Survey Shows 24% Of Care Providers Could Exit Market!
24% of care providers could exit the market, so say the results of a National Care Association survey of independent care provider members. The very people the residential care sector relies on to provide high quality care are being squeezed to the point where many are considering an exit from the sector, which could create a serious bed shortage and have serious repercussions for the wider NHS.
The National Care Association predicts that – due to a £375 million black hole in state funding – such an exit could equate to the loss of 40,000 beds in the independent social care market, and the worsening of a bed-blocking crisis already in evidence across much of the NHS.
‘The chronic underfunding of social care by Local Authorities is prompting the systematic collapse of the independent social care market . . . which could, in turn, mean thousands of frail older people will not be able to access the care and support they need at a time when they are at their most vulnerable,’ says National Care Association Chairman, Nadra Ahmed OBE. ‘This will create a pathway into the NHS, which the State can ill afford, resulting in hospital admissions for non-acute conditions.’

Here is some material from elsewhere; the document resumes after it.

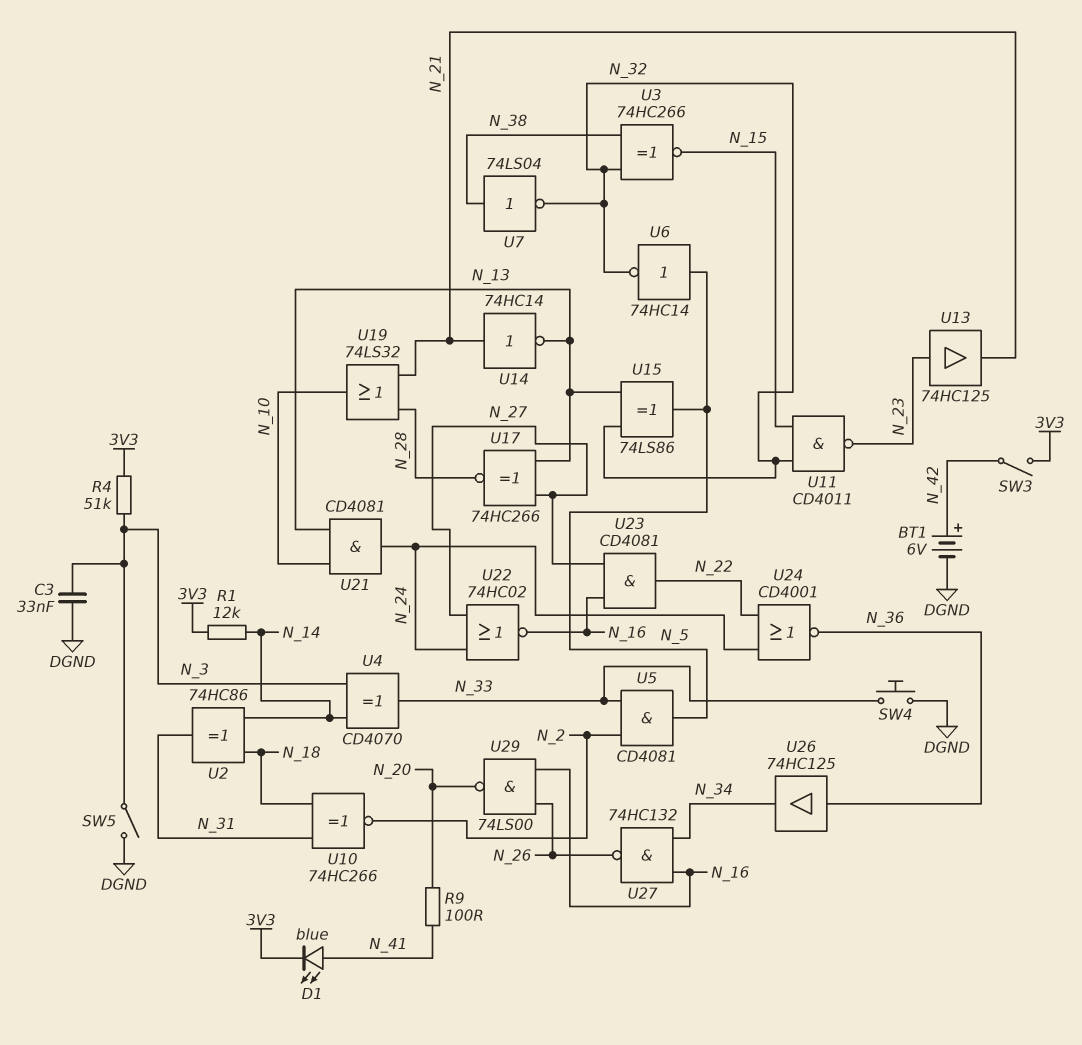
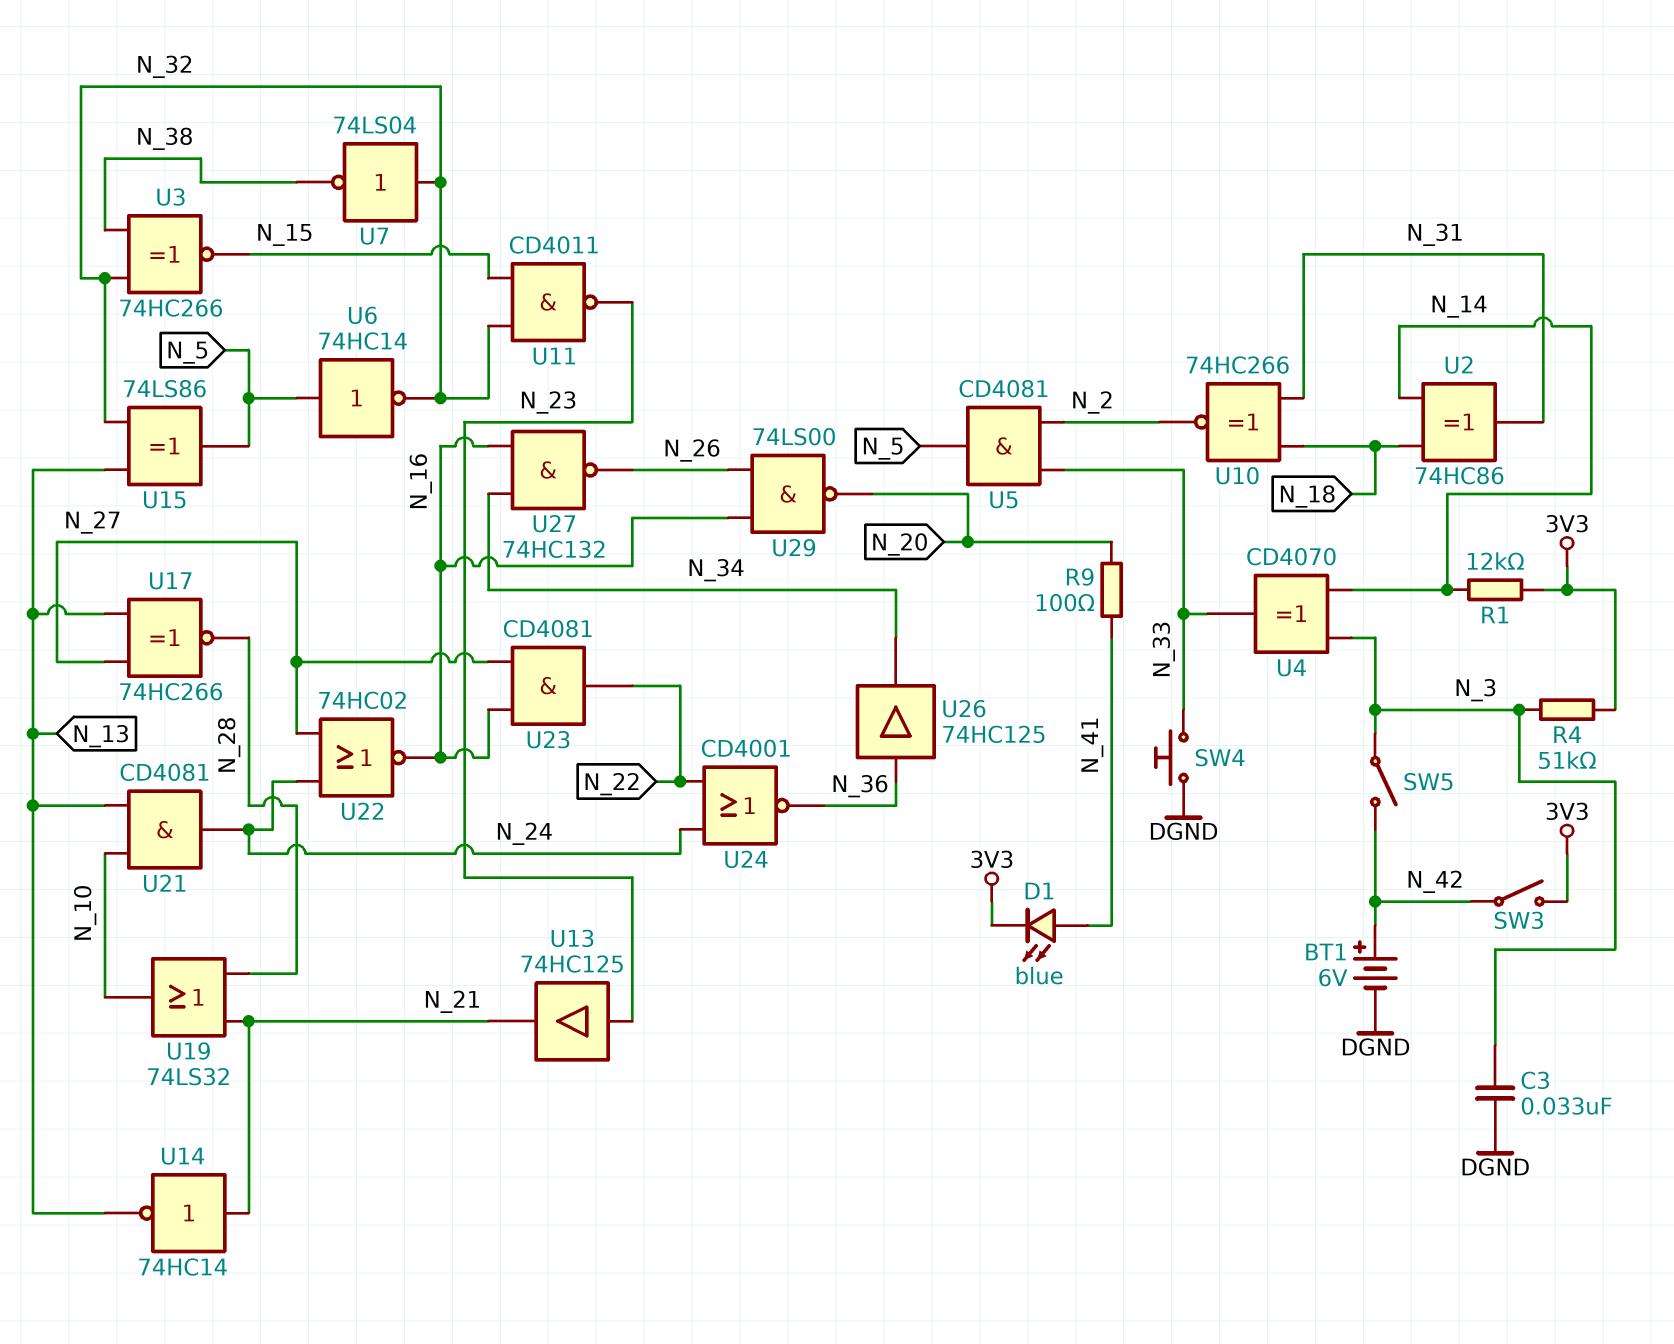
SW5: switch (DGND, N_3) -> switch (N_3, N_42)
U7: NOT 74LS04 (in N_38, out N_32) -> NOT 74LS04 (in N_32, out N_38)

The National Care Association points to a critical shortfall in average council funding of about 8% for a typical care home placement as the significant contributory factor in the likely exodus of care providers. This underfunding, together with the impact on Care Sector overheads of the introduction of the Living Wage from April next year, is seriously eroding the viability of many care home businesses.
Without increased funding from local councils in recognition of the true cost of care, the predicted market crash, the National Care Association believes, will spell the end of the road for many independent care homes . . . in short, under very real threat is a UK support service which is essential to local government and NHS care provision.